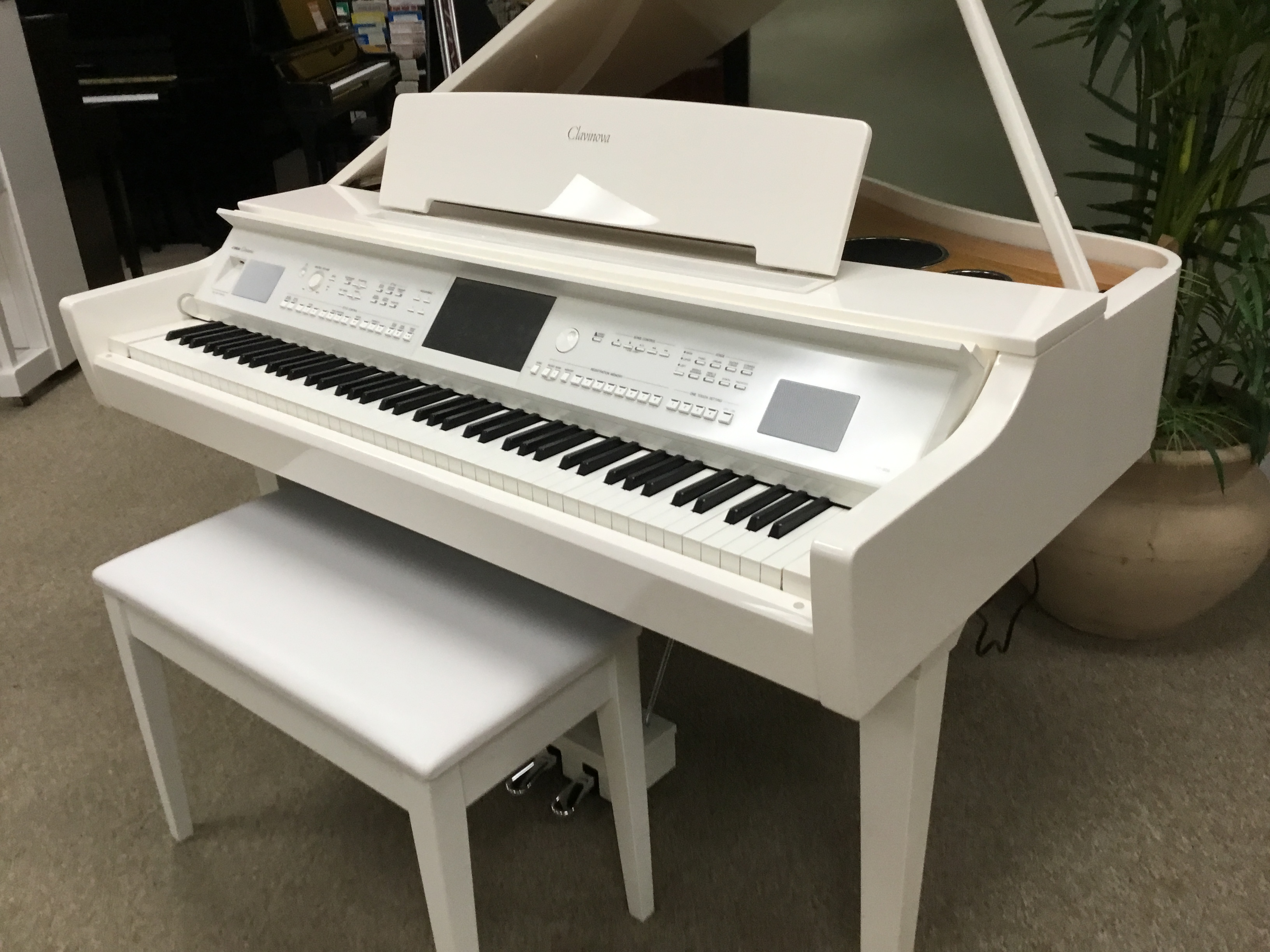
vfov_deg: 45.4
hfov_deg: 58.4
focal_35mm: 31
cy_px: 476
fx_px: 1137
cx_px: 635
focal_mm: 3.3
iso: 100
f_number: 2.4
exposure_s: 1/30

::::

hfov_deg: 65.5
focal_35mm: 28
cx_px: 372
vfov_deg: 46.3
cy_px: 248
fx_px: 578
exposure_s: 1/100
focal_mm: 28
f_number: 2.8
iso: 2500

::::

→ **Activity**
Using the entries above, output exactly the lines between the line holding "vfov_deg: 45.4" and the line holding "exposure_s: 1/30", end lines included, and nothing more.

→ **Output below**
vfov_deg: 45.4
hfov_deg: 58.4
focal_35mm: 31
cy_px: 476
fx_px: 1137
cx_px: 635
focal_mm: 3.3
iso: 100
f_number: 2.4
exposure_s: 1/30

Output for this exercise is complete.